◆ DIRECTIVE ◆
In the material below, find the line that contains "und Musik auf" and the line that contains "Se confirma la", then write out exactly those two lines and everything between them.

◆ ENTRIES PROVIDED ◆
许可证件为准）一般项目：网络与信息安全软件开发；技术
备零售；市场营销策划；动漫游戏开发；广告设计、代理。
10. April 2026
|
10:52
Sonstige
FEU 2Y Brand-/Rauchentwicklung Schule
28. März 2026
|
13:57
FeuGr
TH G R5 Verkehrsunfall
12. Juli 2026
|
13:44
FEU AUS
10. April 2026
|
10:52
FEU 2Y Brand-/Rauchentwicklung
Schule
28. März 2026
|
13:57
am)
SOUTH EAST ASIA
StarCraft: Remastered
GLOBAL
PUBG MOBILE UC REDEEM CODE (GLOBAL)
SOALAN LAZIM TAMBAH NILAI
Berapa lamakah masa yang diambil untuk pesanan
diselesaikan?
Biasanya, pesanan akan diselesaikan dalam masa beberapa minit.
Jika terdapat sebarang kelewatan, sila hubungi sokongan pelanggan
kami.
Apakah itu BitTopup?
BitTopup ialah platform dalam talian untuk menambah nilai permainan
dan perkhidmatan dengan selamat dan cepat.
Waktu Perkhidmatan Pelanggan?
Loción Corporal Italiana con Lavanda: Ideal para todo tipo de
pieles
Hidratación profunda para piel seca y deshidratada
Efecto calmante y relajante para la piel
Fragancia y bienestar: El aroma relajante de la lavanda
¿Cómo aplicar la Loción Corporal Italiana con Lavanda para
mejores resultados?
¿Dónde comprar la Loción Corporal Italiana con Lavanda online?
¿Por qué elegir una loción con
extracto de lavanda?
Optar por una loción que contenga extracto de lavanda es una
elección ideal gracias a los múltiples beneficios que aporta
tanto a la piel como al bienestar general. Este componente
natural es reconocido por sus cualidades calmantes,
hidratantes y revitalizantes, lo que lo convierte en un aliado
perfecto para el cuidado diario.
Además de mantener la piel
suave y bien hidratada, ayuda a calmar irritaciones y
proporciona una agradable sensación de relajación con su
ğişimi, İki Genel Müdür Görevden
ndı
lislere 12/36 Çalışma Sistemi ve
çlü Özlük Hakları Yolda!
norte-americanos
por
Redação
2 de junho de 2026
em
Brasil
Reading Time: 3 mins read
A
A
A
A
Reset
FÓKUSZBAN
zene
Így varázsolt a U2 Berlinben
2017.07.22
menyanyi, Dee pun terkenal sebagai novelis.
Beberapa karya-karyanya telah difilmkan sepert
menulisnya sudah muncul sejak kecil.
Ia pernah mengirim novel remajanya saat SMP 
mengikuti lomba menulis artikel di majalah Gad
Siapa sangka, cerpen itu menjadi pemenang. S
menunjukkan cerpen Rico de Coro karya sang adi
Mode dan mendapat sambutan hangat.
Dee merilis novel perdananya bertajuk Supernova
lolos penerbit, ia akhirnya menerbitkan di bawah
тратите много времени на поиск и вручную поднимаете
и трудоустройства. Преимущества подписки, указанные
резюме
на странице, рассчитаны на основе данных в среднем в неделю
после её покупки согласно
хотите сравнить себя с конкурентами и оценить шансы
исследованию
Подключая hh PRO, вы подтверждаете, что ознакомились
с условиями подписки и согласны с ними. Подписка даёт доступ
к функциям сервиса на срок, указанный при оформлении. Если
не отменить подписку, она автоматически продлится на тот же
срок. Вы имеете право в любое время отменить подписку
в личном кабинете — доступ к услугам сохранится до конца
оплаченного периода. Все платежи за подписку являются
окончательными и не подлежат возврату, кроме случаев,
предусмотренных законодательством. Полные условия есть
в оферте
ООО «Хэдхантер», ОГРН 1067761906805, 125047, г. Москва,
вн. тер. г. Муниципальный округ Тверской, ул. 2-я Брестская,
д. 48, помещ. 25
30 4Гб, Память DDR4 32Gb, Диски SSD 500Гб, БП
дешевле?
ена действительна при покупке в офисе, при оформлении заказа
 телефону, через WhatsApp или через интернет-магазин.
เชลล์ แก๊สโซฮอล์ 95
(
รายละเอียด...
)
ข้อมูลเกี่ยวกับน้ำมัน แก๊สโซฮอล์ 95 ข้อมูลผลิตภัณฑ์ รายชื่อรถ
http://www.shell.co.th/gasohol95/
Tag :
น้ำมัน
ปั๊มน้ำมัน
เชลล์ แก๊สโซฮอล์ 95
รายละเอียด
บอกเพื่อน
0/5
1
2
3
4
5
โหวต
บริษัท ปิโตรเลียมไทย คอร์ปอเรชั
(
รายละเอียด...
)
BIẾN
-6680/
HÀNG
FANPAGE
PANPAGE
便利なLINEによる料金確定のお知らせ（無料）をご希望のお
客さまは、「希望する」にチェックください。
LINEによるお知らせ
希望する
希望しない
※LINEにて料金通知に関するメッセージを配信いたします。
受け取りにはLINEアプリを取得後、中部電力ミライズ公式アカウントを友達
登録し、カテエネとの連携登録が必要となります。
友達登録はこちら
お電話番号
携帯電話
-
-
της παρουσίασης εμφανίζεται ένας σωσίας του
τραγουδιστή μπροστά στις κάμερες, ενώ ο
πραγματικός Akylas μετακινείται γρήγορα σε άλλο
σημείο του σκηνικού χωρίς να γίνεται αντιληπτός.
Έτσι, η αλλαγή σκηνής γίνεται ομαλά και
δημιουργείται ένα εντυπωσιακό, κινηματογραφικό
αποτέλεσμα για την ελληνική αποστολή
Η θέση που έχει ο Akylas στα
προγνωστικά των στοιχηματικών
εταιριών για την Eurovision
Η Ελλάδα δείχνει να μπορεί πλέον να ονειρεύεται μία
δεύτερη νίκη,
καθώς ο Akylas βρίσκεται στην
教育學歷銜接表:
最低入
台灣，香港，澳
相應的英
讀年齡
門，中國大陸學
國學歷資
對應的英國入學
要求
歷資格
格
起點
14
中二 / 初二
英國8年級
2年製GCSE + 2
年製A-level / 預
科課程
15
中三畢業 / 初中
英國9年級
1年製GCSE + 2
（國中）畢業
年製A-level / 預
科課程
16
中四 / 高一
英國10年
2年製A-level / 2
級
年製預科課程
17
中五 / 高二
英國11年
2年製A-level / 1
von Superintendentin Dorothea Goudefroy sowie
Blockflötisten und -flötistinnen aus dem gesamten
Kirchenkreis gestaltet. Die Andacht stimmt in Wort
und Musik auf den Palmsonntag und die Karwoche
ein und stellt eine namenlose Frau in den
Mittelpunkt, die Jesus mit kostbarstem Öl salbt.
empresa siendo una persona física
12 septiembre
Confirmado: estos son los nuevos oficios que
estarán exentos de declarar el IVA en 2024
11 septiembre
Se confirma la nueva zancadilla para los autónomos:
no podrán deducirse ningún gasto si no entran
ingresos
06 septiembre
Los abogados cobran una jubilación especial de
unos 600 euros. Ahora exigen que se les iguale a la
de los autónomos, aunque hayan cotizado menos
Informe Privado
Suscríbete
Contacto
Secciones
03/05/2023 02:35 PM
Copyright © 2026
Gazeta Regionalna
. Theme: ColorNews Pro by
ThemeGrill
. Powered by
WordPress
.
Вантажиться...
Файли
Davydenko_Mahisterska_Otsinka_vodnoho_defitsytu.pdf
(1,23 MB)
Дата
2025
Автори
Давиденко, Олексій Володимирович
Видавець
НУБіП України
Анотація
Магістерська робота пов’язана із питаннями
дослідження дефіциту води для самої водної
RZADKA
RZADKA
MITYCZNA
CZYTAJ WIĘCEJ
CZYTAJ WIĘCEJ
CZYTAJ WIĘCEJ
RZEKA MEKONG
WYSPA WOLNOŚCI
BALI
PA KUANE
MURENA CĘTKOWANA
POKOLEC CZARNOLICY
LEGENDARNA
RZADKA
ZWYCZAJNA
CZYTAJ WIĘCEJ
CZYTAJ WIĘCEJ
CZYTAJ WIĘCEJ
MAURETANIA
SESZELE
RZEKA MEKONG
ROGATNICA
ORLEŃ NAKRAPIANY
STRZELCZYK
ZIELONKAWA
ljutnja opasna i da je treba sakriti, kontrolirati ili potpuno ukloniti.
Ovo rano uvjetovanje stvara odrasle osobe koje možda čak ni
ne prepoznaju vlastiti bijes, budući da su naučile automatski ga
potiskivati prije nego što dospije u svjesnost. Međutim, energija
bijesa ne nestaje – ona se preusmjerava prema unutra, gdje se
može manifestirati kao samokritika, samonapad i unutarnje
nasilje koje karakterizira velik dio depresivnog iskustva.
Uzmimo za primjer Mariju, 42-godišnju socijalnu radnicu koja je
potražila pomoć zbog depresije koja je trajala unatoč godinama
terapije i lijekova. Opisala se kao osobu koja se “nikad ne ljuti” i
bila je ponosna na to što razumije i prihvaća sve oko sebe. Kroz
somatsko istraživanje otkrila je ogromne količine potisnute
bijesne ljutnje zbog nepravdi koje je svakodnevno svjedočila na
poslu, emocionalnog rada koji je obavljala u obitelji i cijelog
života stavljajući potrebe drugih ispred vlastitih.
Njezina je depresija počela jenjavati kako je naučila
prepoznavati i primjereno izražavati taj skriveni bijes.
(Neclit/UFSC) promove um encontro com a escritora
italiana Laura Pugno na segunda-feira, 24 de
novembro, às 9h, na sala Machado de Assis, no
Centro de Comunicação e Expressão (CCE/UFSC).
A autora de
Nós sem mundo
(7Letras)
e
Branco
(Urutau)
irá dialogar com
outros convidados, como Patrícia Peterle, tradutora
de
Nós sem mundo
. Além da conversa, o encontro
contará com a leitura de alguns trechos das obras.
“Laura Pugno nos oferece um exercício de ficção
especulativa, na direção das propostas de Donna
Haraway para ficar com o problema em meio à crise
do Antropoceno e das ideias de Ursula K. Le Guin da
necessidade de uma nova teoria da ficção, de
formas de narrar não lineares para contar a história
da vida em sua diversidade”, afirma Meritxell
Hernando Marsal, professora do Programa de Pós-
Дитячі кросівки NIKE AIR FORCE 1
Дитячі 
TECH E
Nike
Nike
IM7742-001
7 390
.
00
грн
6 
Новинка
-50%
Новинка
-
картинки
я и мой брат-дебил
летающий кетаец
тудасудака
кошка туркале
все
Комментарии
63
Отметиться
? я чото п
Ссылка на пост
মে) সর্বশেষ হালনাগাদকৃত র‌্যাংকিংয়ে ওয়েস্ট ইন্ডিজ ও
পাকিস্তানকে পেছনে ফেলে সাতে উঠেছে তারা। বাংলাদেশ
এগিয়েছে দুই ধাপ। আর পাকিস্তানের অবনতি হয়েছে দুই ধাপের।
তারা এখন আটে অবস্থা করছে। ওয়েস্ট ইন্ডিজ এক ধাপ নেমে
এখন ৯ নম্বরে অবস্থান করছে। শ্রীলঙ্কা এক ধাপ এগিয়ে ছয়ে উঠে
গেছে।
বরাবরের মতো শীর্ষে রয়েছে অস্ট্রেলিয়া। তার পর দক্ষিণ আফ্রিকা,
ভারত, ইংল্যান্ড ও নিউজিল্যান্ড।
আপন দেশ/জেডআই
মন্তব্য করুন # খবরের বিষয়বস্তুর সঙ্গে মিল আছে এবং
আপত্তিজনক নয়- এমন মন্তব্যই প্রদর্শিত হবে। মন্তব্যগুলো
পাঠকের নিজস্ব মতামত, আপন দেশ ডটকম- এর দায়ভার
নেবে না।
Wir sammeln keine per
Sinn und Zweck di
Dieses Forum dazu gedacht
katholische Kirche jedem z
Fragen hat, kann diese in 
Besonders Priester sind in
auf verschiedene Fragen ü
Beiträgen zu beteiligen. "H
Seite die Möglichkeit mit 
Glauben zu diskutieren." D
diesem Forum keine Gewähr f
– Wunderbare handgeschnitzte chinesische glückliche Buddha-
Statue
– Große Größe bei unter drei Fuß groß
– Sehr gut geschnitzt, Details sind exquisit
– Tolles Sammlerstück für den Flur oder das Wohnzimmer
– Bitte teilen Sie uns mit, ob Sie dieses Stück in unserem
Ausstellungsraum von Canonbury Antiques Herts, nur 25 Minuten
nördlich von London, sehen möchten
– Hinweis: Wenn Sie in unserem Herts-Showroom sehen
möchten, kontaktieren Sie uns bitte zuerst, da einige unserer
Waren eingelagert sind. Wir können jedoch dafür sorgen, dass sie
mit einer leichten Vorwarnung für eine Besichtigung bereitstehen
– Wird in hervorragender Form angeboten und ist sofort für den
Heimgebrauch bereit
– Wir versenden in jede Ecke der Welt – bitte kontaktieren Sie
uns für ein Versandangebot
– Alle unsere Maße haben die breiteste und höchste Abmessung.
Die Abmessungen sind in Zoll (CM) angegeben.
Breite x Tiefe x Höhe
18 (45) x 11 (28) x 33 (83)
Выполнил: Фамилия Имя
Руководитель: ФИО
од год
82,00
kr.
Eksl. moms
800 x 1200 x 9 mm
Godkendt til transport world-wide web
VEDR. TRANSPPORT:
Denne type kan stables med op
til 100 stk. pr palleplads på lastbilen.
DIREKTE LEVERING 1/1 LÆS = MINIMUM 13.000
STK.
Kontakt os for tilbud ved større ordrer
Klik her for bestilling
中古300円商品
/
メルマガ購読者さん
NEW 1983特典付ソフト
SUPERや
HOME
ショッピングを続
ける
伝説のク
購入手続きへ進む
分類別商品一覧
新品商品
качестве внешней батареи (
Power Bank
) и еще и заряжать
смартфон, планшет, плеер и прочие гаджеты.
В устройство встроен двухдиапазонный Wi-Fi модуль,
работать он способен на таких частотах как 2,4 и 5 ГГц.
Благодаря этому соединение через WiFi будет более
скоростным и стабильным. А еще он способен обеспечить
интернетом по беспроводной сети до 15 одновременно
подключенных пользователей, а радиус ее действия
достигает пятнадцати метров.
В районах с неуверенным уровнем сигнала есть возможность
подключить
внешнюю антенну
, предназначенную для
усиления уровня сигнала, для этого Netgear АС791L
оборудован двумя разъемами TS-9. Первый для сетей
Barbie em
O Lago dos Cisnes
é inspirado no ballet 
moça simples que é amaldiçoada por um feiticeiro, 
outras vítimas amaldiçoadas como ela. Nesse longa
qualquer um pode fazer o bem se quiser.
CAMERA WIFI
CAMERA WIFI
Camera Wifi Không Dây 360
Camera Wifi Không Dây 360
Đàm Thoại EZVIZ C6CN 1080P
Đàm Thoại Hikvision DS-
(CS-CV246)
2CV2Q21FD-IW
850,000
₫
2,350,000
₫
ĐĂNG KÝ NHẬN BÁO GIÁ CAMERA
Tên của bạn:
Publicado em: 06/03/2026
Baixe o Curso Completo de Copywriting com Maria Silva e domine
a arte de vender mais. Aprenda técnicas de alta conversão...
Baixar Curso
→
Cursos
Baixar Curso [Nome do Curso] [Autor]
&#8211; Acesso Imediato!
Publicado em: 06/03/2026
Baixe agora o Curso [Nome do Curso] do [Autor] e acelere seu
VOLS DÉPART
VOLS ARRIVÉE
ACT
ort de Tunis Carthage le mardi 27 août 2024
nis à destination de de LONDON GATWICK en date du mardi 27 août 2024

◆ REPLY TO THE TASK ◆
und Musik auf den Palmsonntag und die Karwoche
ein und stellt eine namenlose Frau in den
Mittelpunkt, die Jesus mit kostbarstem Öl salbt.
empresa siendo una persona física
12 septiembre
Confirmado: estos son los nuevos oficios que
estarán exentos de declarar el IVA en 2024
11 septiembre
Se confirma la nueva zancadilla para los autónomos:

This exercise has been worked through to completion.